Les schémas directeurs des systèmes d'information doivent changer de méthode

Contexte

La plupart des grandes collectivités locales et une grande majorité des plus petites ont recours à l'élaboration d'un schéma directeur des systèmes d'information (SDSI) pour planifier le développement de leurs systèmes informatiques.

Ce mouvement a commencé dans les années 80 et s'est largement développé depuis.

Ces documents sont valides sur une période d'environ 3 à 5 ans et régulièrement renouvelés ensuite. Le SDSI est censé donner un cap pour orienter les investissements, arbitrer les priorités, faciliter la gestion du quotidien. Il  couvre en principe plusieurs champs différents comme nous le présentons régulièrement :

  • Enjeux et objectifs du schéma directeur, principes directeurs

  • Orientations générales et scénarios

    • Organisation de la fonction informatique

    • Politique informatique

    • Choix technologiques

  • Fiches projet

  • Planning pluriannuel des projets 

  • Tableau de bord du SDSI

Problématique

Les méthodologies utilisées actuellement pour élaborer ce schéma, tout à fait adaptées à la période antérieure, nous paraissent manquer de deux éléments majeurs pour aider les collectivités à faire face aux nouveaux enjeux : pression financière sans précédent et arbitrage subséquent sur les politiques publiques.

 

1. Les SDSI actuels sous estiment bien souvent la partie relative à la politique numérique  de la collectivité concernée.

Orientés principalement (si ce n'est exclusivement) sur des enjeux internes, niveau de service rendu, optimisation des moyens humains, arbitrage budgétaire, ils ne se fondent pas assez sur des choix « politiques », dictés eux par des considérations différentes : niveau d'équipement des collèges ou des lycées, accessibilité de la population au numérique et choix des technologies adaptées, utilisation prédominante des technologies du numérique dans les relations avec les usagers et les partenaires,…

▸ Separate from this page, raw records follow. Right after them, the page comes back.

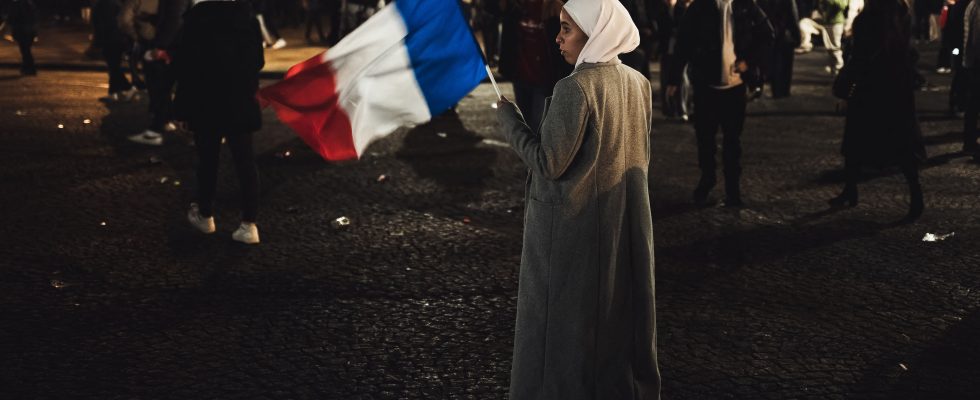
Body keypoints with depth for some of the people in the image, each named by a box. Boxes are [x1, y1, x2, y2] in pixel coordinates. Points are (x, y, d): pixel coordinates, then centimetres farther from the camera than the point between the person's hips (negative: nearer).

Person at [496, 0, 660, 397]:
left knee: (566, 319, 6)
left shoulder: (576, 87, -20)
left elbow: (549, 163, -20)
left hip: (572, 225, -7)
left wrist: (508, 117, -9)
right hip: (625, 223, 7)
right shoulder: (638, 83, 3)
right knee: (620, 311, 18)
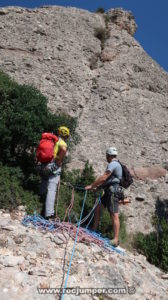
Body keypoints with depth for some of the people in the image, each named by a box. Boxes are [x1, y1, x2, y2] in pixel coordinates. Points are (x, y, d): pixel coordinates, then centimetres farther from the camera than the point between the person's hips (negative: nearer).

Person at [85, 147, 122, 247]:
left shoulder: (113, 164, -12)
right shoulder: (115, 164, 20)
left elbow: (103, 178, -19)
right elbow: (107, 180, 23)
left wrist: (91, 186, -12)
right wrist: (97, 187, 19)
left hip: (113, 191, -11)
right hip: (109, 191, 11)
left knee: (114, 215, -11)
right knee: (98, 208, 14)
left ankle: (116, 239, -9)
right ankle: (94, 230, 22)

Quand ils sont investigués, ces éléments sont quelquefois déconnectés du SDSI proprement dit et c'est évidemment dommageable. Les cahiers des charges rédigés par les collectivités locales en 2014 en sont une illustration flagrante, nonobstant quelques exceptions.

 

2. Les collectivités n'ont pas encore tiré les conséquences des futurs choix financiers drastiques que la baisse des dotations va engendrer.

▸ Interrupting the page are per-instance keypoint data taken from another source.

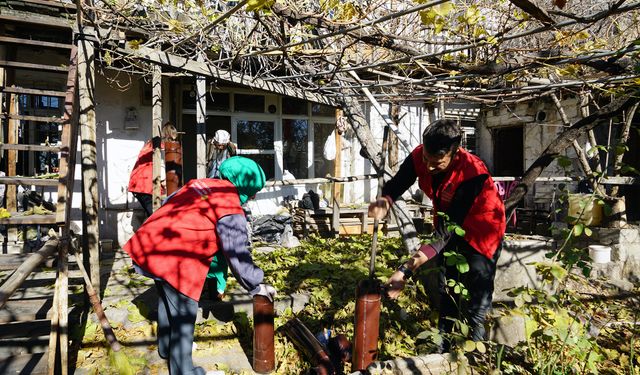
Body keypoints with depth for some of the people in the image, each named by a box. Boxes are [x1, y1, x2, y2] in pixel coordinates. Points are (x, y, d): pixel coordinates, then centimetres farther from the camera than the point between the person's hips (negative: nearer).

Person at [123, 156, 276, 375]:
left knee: (167, 298, 29)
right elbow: (237, 255, -7)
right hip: (176, 260, -9)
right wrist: (257, 286, 4)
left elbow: (168, 204, 24)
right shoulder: (231, 210, -8)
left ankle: (167, 347, 50)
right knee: (184, 314, 8)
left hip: (151, 242, 9)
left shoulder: (199, 183, 15)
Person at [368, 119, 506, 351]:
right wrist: (384, 201, -41)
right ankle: (443, 348, 35)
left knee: (476, 304, -3)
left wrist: (407, 269, -47)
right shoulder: (420, 156, -24)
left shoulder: (473, 174, -38)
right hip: (449, 222, 6)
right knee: (446, 296, 17)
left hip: (481, 231, -5)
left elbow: (445, 232, -40)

Les méthodologies appliquées par les cabinets, c'est-à-dire bien souvent celles suggérées par les CCTP,  sont encore fondées sur trois ou quatre phases classiques : une collecte des besoins, l'adaptation de l'organisation de la DSI et l'amélioration de la gouvernance.

Cette approche avait tout son sens au moment où il était possible de satisfaire 70 à 95% des besoins exprimés, ce qui était le cas auparavant en jouant notamment sur le calendrier de réalisation et sur le temps, qui faisait évoluer certains besoins.

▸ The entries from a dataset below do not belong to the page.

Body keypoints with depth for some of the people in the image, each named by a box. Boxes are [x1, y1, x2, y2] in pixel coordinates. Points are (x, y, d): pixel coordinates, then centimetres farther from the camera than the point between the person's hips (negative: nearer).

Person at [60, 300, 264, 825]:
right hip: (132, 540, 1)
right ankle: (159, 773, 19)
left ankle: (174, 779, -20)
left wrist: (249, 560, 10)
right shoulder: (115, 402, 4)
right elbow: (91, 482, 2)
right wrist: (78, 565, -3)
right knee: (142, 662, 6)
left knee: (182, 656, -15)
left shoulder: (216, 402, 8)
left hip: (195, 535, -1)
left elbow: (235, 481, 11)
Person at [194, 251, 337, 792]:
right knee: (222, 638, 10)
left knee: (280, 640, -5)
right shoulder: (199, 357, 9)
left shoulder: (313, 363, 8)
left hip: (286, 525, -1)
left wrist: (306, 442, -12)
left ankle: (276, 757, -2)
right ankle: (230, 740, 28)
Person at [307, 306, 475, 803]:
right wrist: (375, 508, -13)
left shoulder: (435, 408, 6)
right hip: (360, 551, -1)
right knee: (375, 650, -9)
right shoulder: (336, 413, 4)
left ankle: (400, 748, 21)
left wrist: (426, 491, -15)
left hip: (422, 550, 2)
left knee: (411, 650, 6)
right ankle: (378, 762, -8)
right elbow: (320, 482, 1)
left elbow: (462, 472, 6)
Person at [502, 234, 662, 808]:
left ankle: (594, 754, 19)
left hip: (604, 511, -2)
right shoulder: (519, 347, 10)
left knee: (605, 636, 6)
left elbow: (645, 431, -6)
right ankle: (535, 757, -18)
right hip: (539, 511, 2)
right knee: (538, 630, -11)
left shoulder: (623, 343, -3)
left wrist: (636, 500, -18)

Mais la frustration générée par une telle méthode quand le pourcentage tombe à 50%, voire moins dans certains cas, est un obstacle majeur, selon nous, à l'utilisation de cette méthode.

L'apport de PIM

Les nouveaux SDSI doivent donc, selon nous, adopter une nouvelle approche qui serait caractérisée par deux changements profonds :

  • Etre précédé systématiquement par une explicitation de la politique numérique de la collectivité,

  • Revoir plus profondément la gouvernance (et donc le rôle et la composition du comité de suivi du SDSI) afin que ne lui parvienne que des projets déjà fortement filtrés et qu'il soit en mesure d'arbitrer réellement. 

Une des approches que PIM a développé pour ce faire, avec l'aide de ses clients, repose par exemple sur les « dossiers d'opportunité ».